> **BRIEF**:
Every line in the records below with the string "green" needs to be copied out.

> **SOURCE DATA**:
══════

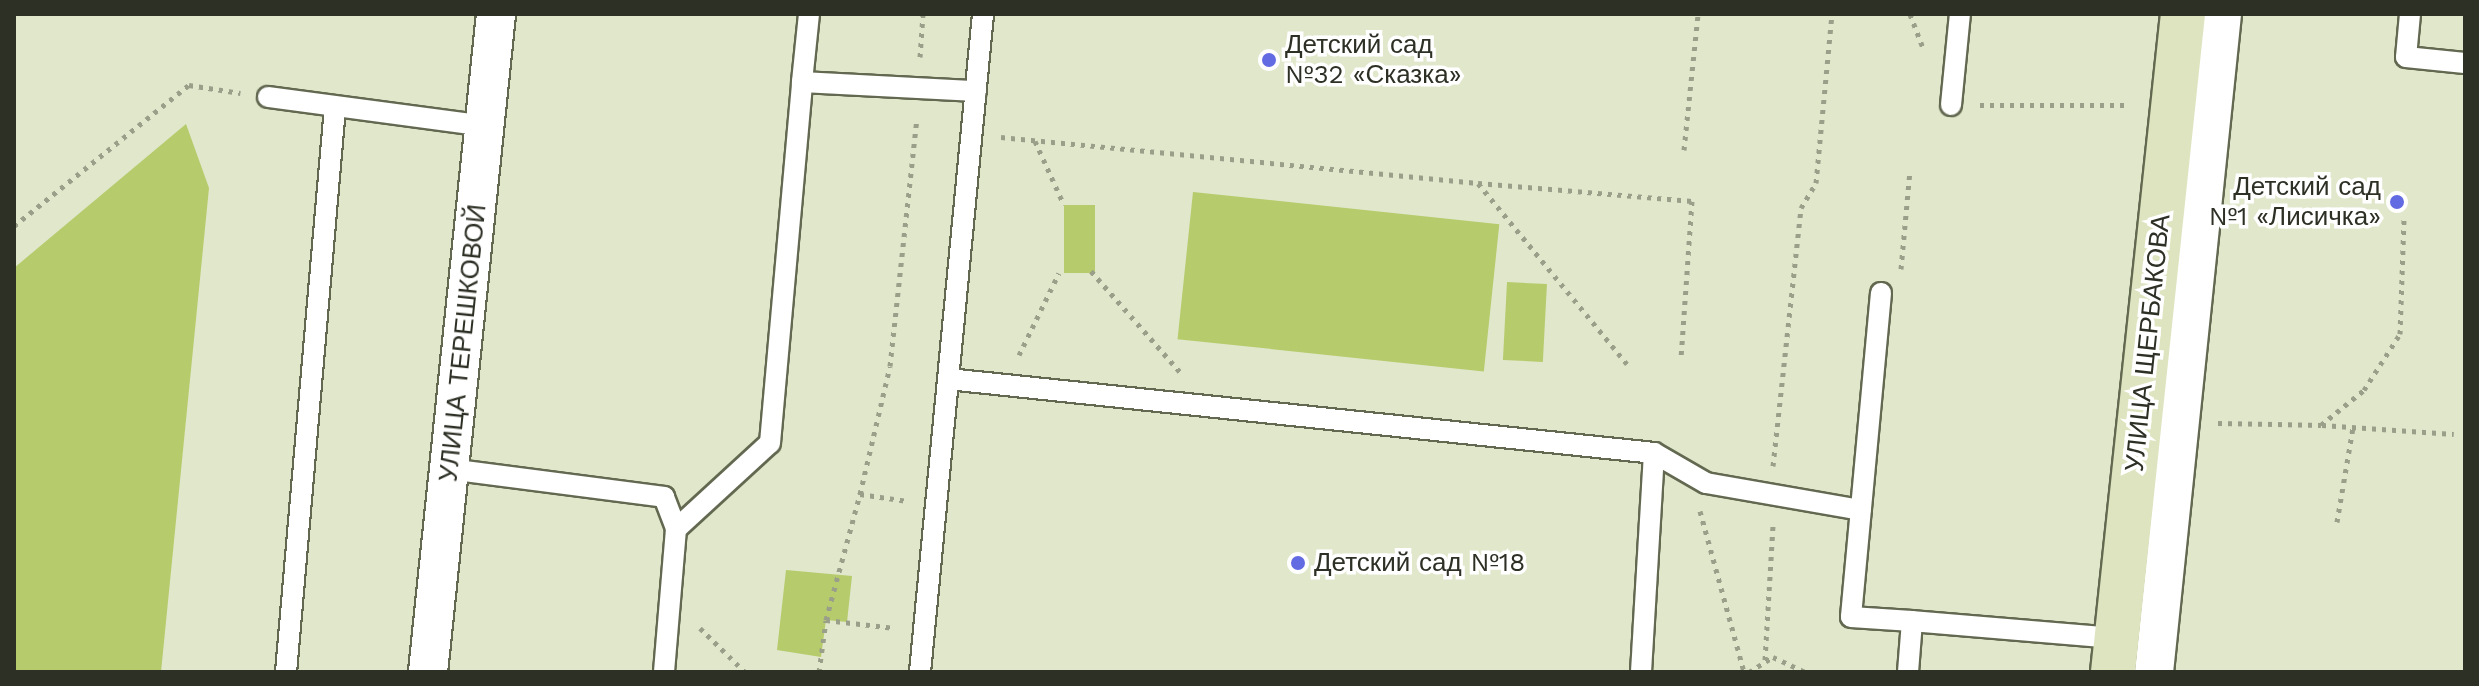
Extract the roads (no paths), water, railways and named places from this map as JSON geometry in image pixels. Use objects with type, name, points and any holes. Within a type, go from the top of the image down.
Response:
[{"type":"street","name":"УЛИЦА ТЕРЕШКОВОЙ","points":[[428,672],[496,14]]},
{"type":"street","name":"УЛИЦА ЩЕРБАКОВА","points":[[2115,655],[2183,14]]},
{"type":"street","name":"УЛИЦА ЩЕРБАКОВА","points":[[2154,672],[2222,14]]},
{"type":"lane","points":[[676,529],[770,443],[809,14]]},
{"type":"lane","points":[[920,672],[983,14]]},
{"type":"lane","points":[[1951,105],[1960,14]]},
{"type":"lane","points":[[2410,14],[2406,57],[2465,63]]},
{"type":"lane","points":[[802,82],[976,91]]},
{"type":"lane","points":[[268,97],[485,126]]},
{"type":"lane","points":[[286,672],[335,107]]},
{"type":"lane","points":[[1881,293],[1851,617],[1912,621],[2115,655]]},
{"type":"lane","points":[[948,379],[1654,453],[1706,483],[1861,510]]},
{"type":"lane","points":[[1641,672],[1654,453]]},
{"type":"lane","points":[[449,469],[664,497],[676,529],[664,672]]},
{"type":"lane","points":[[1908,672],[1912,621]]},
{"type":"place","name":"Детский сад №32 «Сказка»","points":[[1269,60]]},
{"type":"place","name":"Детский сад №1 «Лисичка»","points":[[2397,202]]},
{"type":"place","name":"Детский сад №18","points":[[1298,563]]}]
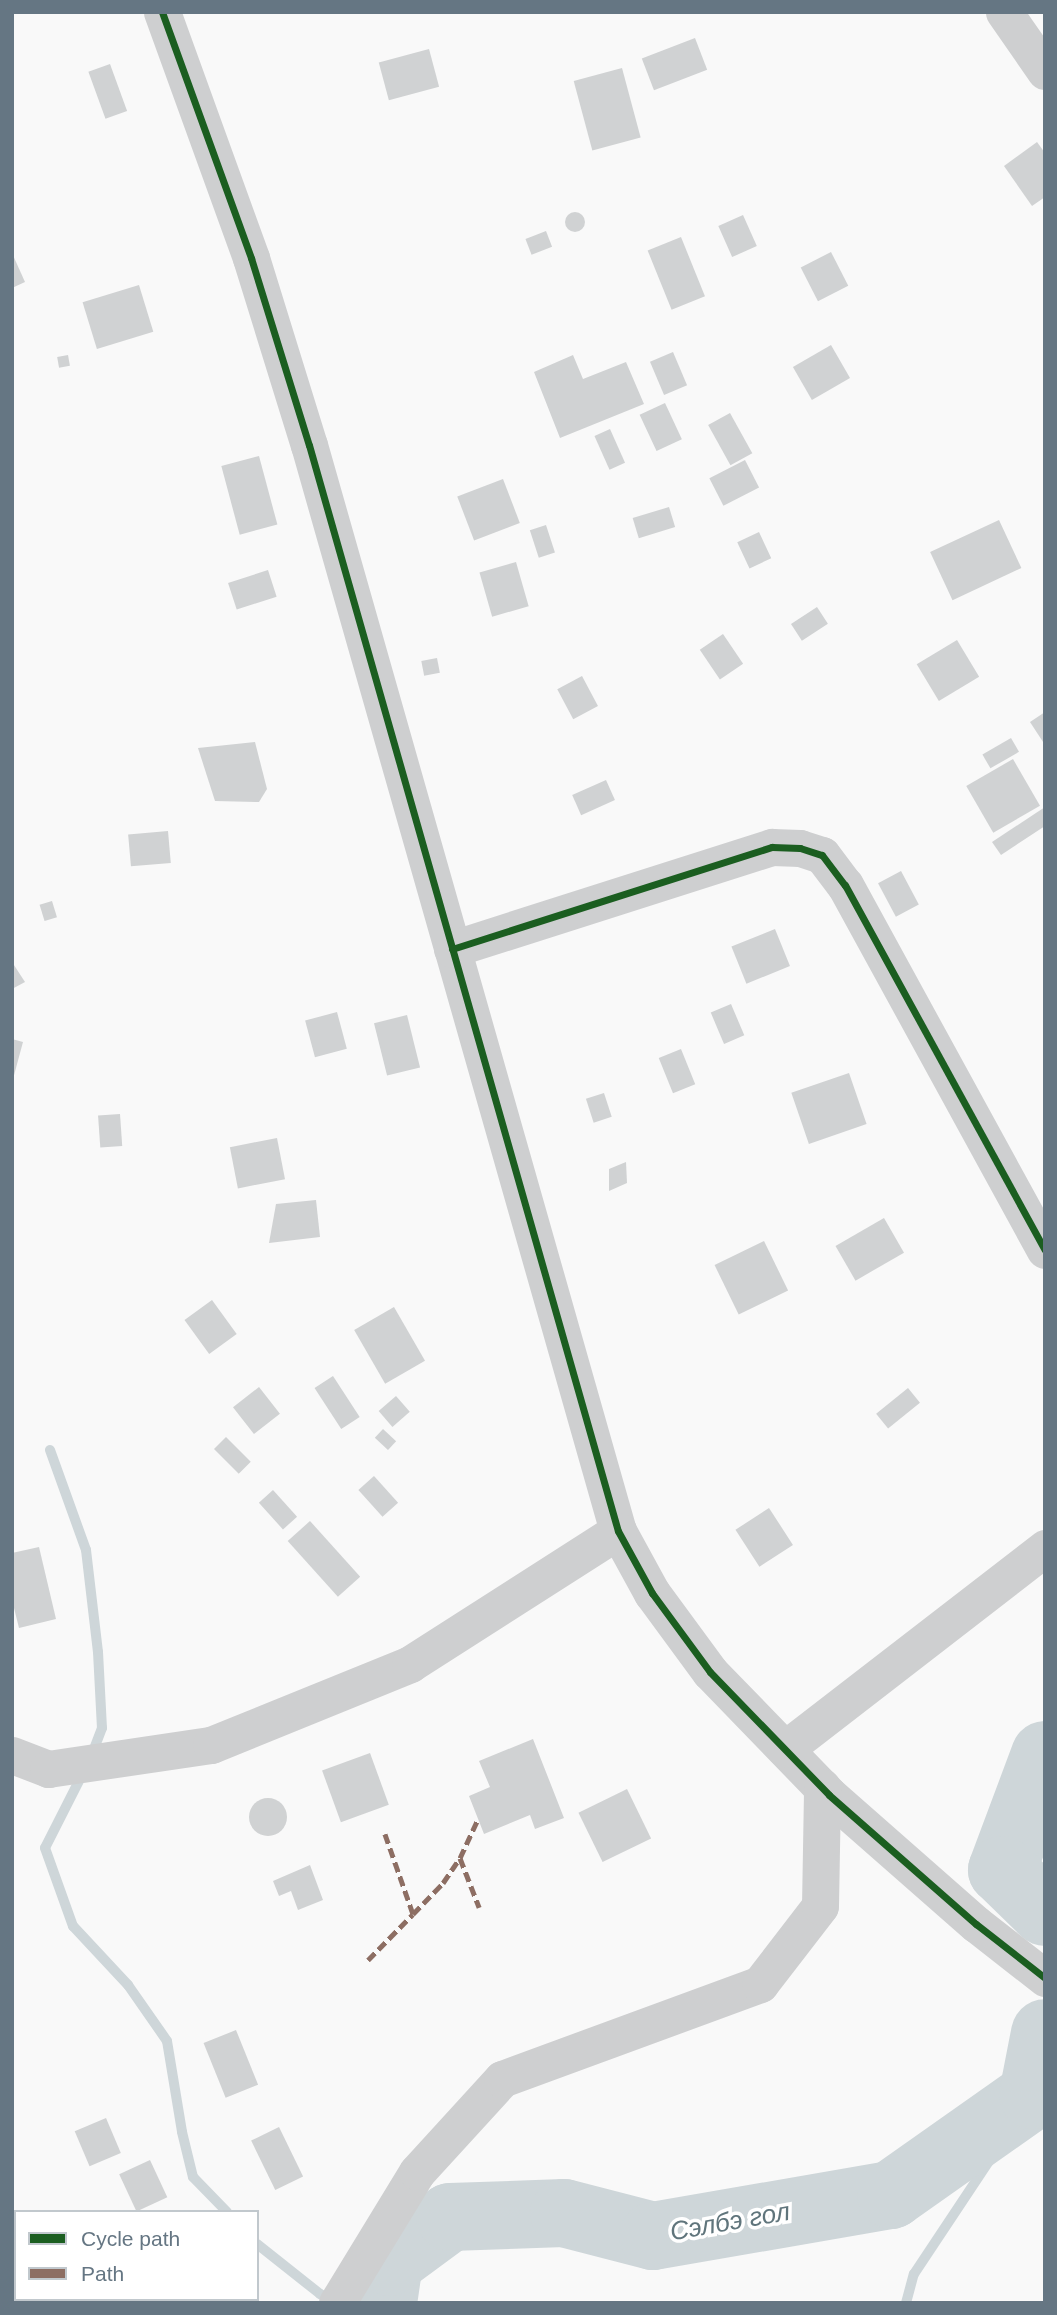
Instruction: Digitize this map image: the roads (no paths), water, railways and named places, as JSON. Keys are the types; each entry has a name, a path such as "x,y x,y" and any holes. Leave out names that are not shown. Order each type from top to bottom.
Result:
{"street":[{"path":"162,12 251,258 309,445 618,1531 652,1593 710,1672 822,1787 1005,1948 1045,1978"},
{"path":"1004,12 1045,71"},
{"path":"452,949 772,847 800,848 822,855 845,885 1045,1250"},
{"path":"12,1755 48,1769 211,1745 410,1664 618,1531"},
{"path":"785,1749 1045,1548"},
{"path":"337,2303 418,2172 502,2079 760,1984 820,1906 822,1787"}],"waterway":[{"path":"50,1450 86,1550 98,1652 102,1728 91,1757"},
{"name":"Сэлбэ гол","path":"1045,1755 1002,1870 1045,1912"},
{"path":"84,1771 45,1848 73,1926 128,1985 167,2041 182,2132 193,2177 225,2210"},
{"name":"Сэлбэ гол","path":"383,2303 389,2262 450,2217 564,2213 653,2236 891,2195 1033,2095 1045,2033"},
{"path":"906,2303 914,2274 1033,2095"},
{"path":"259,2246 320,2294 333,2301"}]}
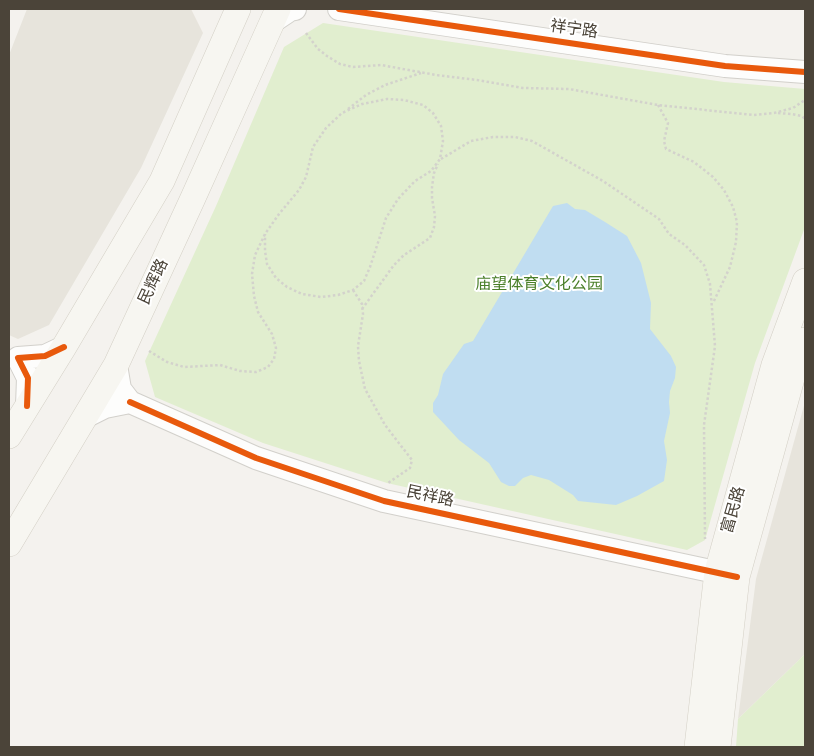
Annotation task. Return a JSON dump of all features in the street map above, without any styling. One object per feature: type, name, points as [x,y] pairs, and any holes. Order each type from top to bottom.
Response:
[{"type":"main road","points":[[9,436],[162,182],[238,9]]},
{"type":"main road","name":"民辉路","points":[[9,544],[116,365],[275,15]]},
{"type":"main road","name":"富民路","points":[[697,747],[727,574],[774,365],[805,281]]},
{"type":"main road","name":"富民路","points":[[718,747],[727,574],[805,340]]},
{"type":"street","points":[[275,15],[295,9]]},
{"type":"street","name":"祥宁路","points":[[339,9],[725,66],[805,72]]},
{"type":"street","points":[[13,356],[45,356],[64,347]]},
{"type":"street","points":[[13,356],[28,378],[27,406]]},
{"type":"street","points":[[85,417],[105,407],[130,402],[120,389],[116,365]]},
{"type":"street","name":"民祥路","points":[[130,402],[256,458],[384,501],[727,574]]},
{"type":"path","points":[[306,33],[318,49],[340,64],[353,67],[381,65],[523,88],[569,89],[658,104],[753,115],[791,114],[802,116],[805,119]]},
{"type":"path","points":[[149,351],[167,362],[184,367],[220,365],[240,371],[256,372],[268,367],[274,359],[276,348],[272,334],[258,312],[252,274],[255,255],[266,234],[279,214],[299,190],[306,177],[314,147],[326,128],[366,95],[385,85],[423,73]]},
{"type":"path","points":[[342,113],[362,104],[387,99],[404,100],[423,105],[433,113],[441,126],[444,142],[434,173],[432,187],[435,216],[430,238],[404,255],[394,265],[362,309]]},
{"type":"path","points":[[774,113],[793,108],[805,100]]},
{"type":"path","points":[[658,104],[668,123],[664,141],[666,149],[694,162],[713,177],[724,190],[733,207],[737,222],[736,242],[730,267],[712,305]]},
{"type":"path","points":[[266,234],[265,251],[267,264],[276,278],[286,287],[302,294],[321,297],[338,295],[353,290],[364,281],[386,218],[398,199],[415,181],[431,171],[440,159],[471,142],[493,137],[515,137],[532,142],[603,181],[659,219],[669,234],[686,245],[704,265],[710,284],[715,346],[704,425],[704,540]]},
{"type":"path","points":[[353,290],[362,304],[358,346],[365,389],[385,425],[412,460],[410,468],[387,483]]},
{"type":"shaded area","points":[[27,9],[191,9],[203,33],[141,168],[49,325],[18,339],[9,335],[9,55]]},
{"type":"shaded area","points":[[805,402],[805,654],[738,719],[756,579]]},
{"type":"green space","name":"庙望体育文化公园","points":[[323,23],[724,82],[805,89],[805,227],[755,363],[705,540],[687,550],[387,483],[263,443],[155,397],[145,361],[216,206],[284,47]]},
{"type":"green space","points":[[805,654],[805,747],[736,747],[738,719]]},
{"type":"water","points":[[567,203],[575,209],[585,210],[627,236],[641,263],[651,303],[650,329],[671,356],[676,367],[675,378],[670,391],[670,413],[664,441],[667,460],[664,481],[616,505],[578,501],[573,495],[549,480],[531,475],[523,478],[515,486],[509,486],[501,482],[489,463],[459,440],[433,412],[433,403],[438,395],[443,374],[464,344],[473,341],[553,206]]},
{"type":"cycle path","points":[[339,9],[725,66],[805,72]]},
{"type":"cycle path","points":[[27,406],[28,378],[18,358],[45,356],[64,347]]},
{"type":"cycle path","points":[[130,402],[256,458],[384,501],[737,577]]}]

══════

> **SOLUTION**:
{"type":"green space","name":"庙望体育文化公园","points":[[323,23],[724,82],[805,89],[805,227],[755,363],[705,540],[687,550],[387,483],[263,443],[155,397],[145,361],[216,206],[284,47]]},
{"type":"green space","points":[[805,654],[805,747],[736,747],[738,719]]},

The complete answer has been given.